Sólo en Sicilia, o en Calabria, o en Nápoles, se palpa una atmósfera así; territorios donde la Cosa Nostra, la N´dranghetta o la Camorra imponen la ominosa sordina de la anuencia y la resignación, la ley oscura del acatamiento y la sospecha. Lugares donde la violencia se apodera de la escena común con una espiral coactiva de sumisión a la sangre, donde nadie se siente seguro porque acechan en cualquier parte los ojos ocultos del crimen, la vertiginosa mirada de vidrio de la muerte. Esa Gomorra que Roberto Saviano ha descrito con tan escalofriante certeza, con sus culpables connivencias forzosas y sus silencios ahogados en rabia, con el siniestro tableteo de las armas en calles de ventanas atrancadas, con su puñado de justos acorralados dándose unos a otros el débil calor del coraje; esa simbólica ciudad sin Estado humillada bajo una amenaza innombrable y omnipresente, degradada por el rencor y la culpa, habita en Euskadi bajo la indolencia displicente y temerosa de testigos que no recuerdan, de vecinos que no hablan, de amigos mudos, ciegos y sordos de las víctimas que se parapetan en el escudo de una baraja de tute para esconderse de su propia renuncia a la dignidad y al valor. Sólo que en el País Vasco todo ese universo de miseria moral palpita bajo una espesa capa de odio, un encono político y civil administrado por una macabra tribu de brujos crecidos ante la impunidad de su desafuero.

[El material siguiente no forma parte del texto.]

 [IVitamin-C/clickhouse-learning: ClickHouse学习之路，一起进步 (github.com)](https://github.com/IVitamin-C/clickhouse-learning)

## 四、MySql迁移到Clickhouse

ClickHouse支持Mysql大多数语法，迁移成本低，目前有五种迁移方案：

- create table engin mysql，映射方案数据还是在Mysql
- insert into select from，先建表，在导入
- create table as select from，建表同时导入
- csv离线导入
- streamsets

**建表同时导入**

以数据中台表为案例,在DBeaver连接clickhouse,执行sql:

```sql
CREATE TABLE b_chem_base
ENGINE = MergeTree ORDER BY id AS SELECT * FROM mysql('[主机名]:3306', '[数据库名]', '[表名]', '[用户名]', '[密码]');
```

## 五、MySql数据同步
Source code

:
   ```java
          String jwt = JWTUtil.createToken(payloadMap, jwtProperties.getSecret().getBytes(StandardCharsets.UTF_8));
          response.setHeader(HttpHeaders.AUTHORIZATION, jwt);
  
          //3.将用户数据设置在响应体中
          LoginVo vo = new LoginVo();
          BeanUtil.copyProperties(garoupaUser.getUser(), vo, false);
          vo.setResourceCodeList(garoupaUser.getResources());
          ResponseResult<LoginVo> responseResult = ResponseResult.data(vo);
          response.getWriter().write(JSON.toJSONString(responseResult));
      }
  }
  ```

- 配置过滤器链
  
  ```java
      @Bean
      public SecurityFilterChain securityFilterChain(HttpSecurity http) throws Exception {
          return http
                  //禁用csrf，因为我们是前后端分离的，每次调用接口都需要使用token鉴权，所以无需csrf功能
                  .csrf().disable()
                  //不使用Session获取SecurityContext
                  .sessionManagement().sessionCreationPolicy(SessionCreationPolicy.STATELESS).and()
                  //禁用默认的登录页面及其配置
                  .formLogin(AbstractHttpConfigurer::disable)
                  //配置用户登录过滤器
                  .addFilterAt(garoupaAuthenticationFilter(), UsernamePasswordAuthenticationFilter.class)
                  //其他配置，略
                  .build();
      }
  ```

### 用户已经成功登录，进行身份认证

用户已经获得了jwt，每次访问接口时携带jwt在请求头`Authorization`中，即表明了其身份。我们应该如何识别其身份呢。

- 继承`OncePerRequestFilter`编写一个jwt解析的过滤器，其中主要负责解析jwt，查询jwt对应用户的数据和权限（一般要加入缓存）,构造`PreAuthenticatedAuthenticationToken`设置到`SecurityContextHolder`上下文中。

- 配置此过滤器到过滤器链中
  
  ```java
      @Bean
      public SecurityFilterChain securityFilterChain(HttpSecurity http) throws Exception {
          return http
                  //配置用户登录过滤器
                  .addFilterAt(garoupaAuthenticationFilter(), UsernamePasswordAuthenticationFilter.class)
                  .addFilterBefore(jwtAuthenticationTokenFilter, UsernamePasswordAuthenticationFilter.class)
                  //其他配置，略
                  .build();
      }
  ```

Es la gran obra del nacionalismo: una sociedad encogida, amedrentada, desfallecida, desarticulada de otro resorte que no sea la complicidad y el miedo. Durante treinta años, los nacionalistas han dejado crecer esa semilla torva de exclusión y han permitido que los hechiceros del terror hiciesen el trabajo sucio de extinguir todo atisbo de resistencia o de arrojo. Han estigmatizado a los discrepantes y santificado una sucia equidistancia entre víctimas y verdugos para levantar en el barro de la ruina civil una lúgubre y hedionda barraca de poder. Y se han acomodado en ella hasta tal punto que ni siquiera se rebelan cuando incluso a ellos mismos les toca pagar el tributo de sangre impuesto por los nigromantes cuyo delirio han azuzado con coartadas, excusas y casuismos.
Nueve justos, nueve, se plantaron a cuerpo limpio en la calle de Azpeitia la noche que mataron a Ignacio Uría, mientras sus compañeros de café proseguían sin inmutarse la partida de naipes. A los habitantes de la sórdida Gomorra vasca ya no les conmueve siquiera la caída de uno de los suyos. Y acaso estén tan muertos como él, pero no lo saben... todavía.